Immunotherapy has made great strides against cancers like melanoma that were once believed incurable, though scientists still do not understand why it works well in some cases but not others.

CHICAGO: Immunotherapy has made great strides against cancers like melanoma that were once believed incurable, though scientists still do not understand why it works well in some cases but not others.

The technique, hailed as Science magazine's breakthrough of 2013, involves training the immune system to attack tumours.

In some cases, the approach disarms the tumour's defences, in other cases it selects a patient's toughest immune cells, growing them in a lab and reinjecting them to bolster the body's assault on cancer.

"The beauty of this approach is that it is more selective... and is producing durable and long-lasting remissions," said Steven O'Day, associate professor of medicine at the University of Southern California Keck School of Medicine.

According to research published late last year, 40 per cent of patients with advanced melanoma who were treated with immunotherapy were showing no signs of cancer seven years later.

The results of three clinical trials released on Monday at the American Society of Clinical Oncology in Chicago may bolster this number.

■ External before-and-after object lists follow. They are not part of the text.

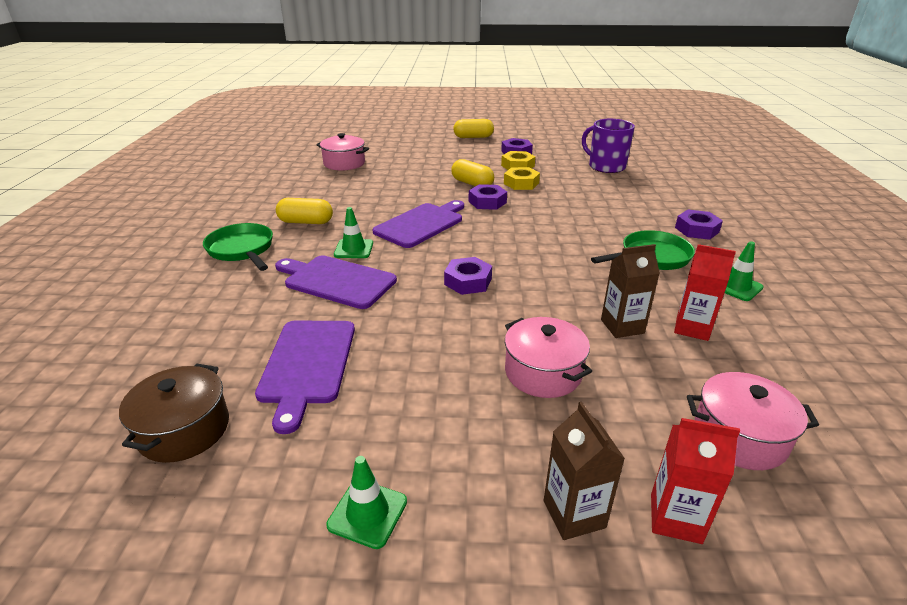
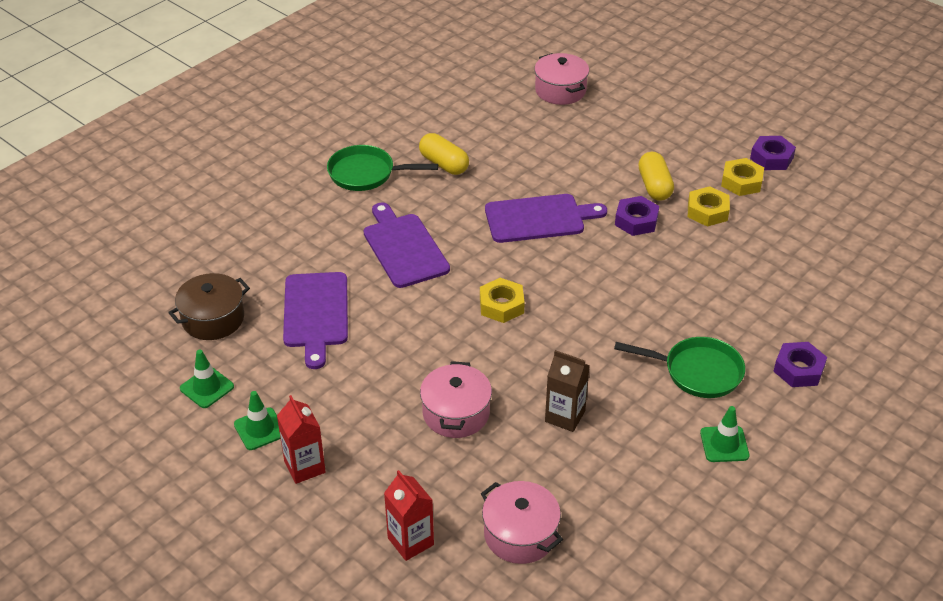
camera: 40 degrees right, 10 degrees up
(242, 250) = (366, 173): green pan -> green pan turned 90 degrees counterclockwise
(308, 364) = (316, 313): purple cutting board -> purple cutting board turned 45 degrees counterclockwise
(354, 249) = (450, 219): green traffic cone -> green traffic cone (207, 387)
(468, 281) = (501, 305): purple nut -> yellow nut
(473, 137) = (756, 106): yellow capsule -> none
(574, 514) = (360, 501): brown carton -> none
(606, 166) = (846, 233): purple mug -> none
(692, 328) = (618, 451): red carton -> red carton (304, 467)

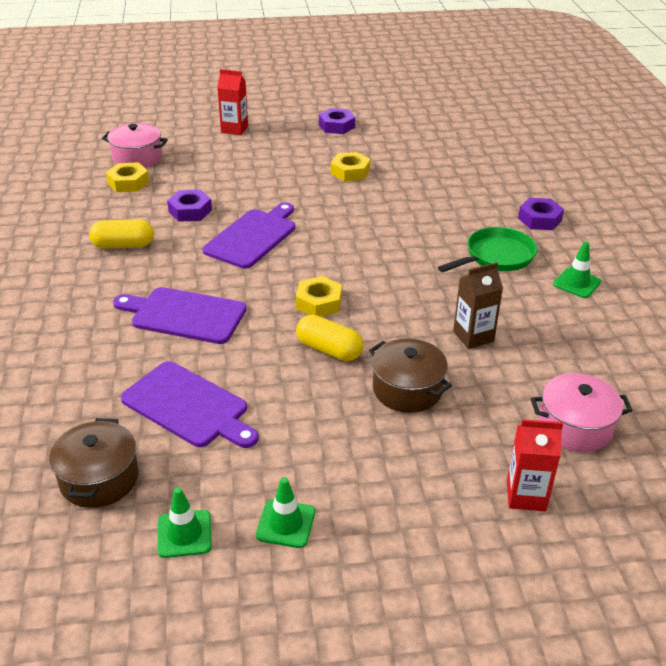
camera: 50 degrees left, 5 degrees down
(304, 467) = (368, 518): red carton -> red carton (234, 129)
(366, 173) = (67, 287): green pan -> none
(456, 413) = (407, 389): pink pot -> brown pot
(636, 221) = (318, 201): purple nut -> purple nut (190, 211)
(654, 186) = (295, 176): yellow capsule -> yellow capsule (329, 350)
(741, 182) = (342, 146): yellow nut -> yellow nut (128, 182)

One of them, an early phase one study of patients with inoperable melanoma, led to an unprecedented median survival of three and a half years in a cancer that usually kills within about one year.

"This is truly revolutionary and now the treatments are getting so good in melanoma that we are seeing for the first time significant progress in very difficult to treat solid tumours," added O'Day.

Solid tumours are found in most cancers, including cervical cancer, which is the latest breakthrough in immunotherapy.

Researchers from the National Institutes of Health reported on Monday that a new technique to lift immune cells from a tumour and then grow billions of them in the lab for reinfusion into the patient succeeded in two of nine patients.

The women, both in their late 30s, were given less than a year to live before they entered the trial, and had cancer throughout their bodies. They now show no signs of cancer -- one for 22 months and the other more than a year after treatment.

But why it did not work in the other eight subjects remains a mystery that scientists are working hard to solve.

In the meantime, more studies are being launched on immunotherapy as a treatment for oral and anal cancers that, like cervical cancer, are caused by the human papillomavirus (HPV).

When it comes to melanoma, as well as kidney and lung cancer, a new kind of drug that blocks a protein called PD-1 has energised the field of research.

"PD-1 is arguably the most exciting breakthrough in cancer therapy in a decade," said Mark Schoenebaum, an analyst with ISI Group.

Pharmaceutical giants Bristol-Myers Squibb and Merck are among those racing to make drugs that will help the immune system recognise and attack cancer.

Experts say the field of immunotherapy has a market potential of US$35 billion.